Você pode adivinhar ouvindo “Virginia,” um hino de orgulho estadual disfarçado de música mortal, onde o julgamento de OJ só foi percebido com um sorriso de escárnio. Pusha e Malice fazem rap como se suas expressões faciais estivessem congeladas em um sorriso permanente. O primeiro começa dizendo “No meu ‘lar doce lar,’ eu mantenho o cromo ao lado dos meus ossos/muda minha forma de andar para mancar/como eu mantenho/com paixão.” Foi a maior introdução desde que Prodigy começou “Keep It Thoro” com “Eu quebro pão, costelas e notas de cem dólares.”
Todo o álbum é igualmente feroz e cruel. Os Thornton fazem rap como se fossem os Primps de Breaking Bad trazidos à vida. Os Neptunes combinam o latão da Bourbon Street com sons de baixo e sintetizador extraterrestres do século 31, roubados do mesmo conhecimento alienígena eterno que construiu as Pirâmides. “Cot Damn” foi teoricamente escrito para a ascensão em um reboot de Scarface que nunca aconteceu. “I’m Not You” encontrou-os colaborando com os Lox sobre tambores de aço tropicais para criar um rap de linha de soco que você esperaria ouvir em uma fita clássica do DJ Clue.
Por conta de sua herança na Virgínia, eles anteciparam a tomada do rap do Sul, mas suas raízes no Bronx de alguma forma os tornaram o último grande grupo de rap de Nova York dos anos 90. Eles sustentam habilmente a herança de linha branca de Kool G Rap, Raekwon e Ghostface, mas ao mesmo tempo prevêem a armadilha clássica de Jeezy, Gucci, T.I. Você pode ver sua visão narrativa lúcida herdada em Kendrick Lamar. Tyler, the Creator há muito os considera seu grupo de rap favorito e usa Lord Willin’ e sua sequência Hell Hath No Fury como ideal platônico.

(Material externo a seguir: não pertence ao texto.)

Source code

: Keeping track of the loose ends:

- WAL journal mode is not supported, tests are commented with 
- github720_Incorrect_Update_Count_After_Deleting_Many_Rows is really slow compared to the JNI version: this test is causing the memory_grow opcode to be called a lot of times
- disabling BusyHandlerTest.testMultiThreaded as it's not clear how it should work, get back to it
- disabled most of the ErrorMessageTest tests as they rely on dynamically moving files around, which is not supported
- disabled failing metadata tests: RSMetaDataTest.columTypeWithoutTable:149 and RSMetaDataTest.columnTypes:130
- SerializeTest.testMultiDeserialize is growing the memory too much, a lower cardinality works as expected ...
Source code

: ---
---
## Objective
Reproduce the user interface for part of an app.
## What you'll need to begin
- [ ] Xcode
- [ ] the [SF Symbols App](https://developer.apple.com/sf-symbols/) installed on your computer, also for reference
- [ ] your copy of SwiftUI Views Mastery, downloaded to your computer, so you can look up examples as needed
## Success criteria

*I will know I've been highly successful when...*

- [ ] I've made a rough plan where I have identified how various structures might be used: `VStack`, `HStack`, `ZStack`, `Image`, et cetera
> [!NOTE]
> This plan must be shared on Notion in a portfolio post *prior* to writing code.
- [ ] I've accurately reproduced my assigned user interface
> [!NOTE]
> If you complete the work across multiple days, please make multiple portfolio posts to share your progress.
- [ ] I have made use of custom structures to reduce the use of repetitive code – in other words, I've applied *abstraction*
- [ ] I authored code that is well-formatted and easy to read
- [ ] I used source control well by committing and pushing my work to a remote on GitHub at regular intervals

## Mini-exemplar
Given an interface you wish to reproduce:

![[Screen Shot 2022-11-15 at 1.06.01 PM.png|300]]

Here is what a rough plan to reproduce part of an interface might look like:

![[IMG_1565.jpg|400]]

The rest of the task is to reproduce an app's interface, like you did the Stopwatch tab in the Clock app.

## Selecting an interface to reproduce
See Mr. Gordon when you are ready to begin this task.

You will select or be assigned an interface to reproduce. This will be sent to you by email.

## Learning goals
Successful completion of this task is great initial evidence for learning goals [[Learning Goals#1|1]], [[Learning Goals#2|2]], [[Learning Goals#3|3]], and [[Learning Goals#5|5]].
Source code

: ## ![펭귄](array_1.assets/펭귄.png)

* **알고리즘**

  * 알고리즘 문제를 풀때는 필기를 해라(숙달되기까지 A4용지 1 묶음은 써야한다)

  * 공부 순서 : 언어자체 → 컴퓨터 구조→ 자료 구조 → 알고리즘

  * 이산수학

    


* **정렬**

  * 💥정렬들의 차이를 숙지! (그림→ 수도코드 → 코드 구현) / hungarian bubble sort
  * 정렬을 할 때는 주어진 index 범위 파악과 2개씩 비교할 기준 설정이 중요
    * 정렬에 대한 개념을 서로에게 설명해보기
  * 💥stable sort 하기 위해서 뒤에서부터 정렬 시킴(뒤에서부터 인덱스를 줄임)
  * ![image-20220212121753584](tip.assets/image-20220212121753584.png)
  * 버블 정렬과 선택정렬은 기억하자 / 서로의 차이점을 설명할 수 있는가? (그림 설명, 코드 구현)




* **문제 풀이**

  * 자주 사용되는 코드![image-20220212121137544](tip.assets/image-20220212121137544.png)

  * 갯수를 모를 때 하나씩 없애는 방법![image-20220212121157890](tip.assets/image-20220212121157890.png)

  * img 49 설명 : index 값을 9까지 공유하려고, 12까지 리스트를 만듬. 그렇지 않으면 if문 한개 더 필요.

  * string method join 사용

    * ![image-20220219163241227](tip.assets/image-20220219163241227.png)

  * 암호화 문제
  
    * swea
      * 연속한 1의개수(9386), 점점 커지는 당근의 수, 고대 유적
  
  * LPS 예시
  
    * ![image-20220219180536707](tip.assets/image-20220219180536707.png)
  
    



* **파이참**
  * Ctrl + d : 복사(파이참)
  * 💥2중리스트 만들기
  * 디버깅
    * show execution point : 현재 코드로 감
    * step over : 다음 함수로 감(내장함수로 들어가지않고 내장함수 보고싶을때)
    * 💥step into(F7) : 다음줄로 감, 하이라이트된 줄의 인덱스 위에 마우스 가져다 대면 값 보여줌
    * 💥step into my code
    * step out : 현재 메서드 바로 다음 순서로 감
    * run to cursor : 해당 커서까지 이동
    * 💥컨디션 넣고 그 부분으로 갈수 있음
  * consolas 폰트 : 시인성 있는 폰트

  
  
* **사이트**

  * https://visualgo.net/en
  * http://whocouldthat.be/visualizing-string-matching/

A música das drogas nunca foi tão musical ou tão ameaçadora. Há algo inerentemente regional nisso também. Essas são elegias de raparigos construídas para os blocos de concreto que delineiam o calçadão de Virginia Beach, universal em seu apelo, mas cheio de versos mesquinhos apenas totalmente compreendidos por aqueles que cantam canções de ninar para os caídos. Isso sempre foi música fúnebre, a mais funk que já foi concebida. Até o senhor não podia deixar de curtir isso.
Jeff Weiss is the founder of the last rap blog, POW, and the label POW Recordings. He co-edits theLAnd Magazine, as well as regularly freelancing for The Washington Post, Los Angeles Magazine and The Ringer.